Aufs Ganze glauben. Das Abenteuer Gottesglaube geht aufs Ganze, es verlangt eine gute Kondition und starke Begleitung. Finde ich immer die Kräfte? Wer geht mit mir?
Mit Freunden. Ich habe Freunde. Costel ist einer davon. „Ein treuer Freund ist wie ein festes Zelt“ (Jesus Sirach 6,14). Auf ihn kann ich bauen, wenn ich in Not gerate. Und ich werde mich immer für ihn einsetzen. Tausend Kinder, die einmal auf der Straße waren, beten abends für ihre Freunde und für den Pater. „…wenn er sich zur Ruhe legt, soll keine Sorge, kein Seufzer ihn beunruhigen.“ Könnte ich klagen, wenn ich nur einmal im Jahr zu den Jesuiten komme und dort fremd bin?

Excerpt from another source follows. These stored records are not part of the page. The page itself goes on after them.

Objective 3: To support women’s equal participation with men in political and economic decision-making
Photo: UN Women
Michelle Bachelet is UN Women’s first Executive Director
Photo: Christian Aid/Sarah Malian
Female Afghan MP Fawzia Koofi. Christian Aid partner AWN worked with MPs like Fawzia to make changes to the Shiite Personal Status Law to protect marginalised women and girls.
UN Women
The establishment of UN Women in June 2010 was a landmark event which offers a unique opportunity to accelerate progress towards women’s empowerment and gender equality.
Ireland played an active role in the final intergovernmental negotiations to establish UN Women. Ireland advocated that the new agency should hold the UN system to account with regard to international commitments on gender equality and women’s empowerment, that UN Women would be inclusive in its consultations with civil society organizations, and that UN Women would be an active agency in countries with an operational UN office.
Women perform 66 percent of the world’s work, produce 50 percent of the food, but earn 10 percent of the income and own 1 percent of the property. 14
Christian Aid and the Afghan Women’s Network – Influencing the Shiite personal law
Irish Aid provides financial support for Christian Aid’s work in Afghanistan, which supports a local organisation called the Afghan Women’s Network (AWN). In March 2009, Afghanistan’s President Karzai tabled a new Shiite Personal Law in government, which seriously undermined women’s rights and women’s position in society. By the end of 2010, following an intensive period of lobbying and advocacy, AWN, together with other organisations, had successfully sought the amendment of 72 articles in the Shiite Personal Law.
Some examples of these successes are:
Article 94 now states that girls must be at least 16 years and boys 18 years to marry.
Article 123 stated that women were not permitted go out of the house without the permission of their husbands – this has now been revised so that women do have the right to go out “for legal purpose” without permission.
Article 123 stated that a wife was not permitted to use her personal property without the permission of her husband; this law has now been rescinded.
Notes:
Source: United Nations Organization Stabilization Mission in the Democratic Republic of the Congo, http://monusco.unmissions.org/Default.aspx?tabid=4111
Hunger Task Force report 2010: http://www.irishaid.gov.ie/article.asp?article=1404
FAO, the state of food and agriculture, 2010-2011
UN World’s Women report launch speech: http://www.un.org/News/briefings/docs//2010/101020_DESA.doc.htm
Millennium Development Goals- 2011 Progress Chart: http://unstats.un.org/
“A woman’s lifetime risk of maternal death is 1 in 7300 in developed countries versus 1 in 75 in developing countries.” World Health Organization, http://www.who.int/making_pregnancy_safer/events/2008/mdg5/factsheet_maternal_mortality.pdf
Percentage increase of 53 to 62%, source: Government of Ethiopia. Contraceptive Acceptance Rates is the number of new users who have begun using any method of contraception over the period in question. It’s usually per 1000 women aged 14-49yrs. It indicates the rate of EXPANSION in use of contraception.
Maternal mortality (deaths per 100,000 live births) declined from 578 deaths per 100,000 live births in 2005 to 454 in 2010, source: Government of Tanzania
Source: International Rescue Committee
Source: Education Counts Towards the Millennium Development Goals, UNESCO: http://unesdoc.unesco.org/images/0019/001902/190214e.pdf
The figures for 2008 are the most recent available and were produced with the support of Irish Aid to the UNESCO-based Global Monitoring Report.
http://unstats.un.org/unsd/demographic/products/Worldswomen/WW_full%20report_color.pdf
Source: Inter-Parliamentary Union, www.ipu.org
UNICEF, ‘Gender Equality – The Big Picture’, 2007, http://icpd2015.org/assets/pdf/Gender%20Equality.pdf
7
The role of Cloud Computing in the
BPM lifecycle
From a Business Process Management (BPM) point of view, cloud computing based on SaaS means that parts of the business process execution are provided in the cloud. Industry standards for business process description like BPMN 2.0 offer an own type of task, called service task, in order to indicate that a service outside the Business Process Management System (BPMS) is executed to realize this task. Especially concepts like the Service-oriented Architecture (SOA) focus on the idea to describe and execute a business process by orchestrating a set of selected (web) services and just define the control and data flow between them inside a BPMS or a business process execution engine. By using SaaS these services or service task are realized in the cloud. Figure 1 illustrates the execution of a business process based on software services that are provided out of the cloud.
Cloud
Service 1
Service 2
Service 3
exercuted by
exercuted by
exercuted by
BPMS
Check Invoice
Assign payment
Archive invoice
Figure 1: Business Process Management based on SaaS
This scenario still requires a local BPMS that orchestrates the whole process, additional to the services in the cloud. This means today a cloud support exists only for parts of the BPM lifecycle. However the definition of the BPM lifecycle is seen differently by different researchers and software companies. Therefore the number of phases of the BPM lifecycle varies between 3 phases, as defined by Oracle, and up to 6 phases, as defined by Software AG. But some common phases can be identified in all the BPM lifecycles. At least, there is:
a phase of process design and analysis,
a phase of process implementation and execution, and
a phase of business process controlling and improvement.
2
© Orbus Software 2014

Costel kennt seinen Vater nicht. Als er seiner Mutter das erste Mal in der Psychiatrie begegnete, sagte sie nur: „Hast du Zigaretten für mich?“ Costel hat Mitleid mit seiner Mutter und hilft ihr. Könnte ich mich da-rüber beschweren, dass meine Eltern längst gestorben sind oder dass es Verletzungen in der Kindheit gab? Ich bin meinen Eltern und manchen guten Lehrern, die ich hatte, zutiefst verbunden. Die meisten von ihnen sind schon in der anderen Welt. Gott vergelte ihnen das Gute.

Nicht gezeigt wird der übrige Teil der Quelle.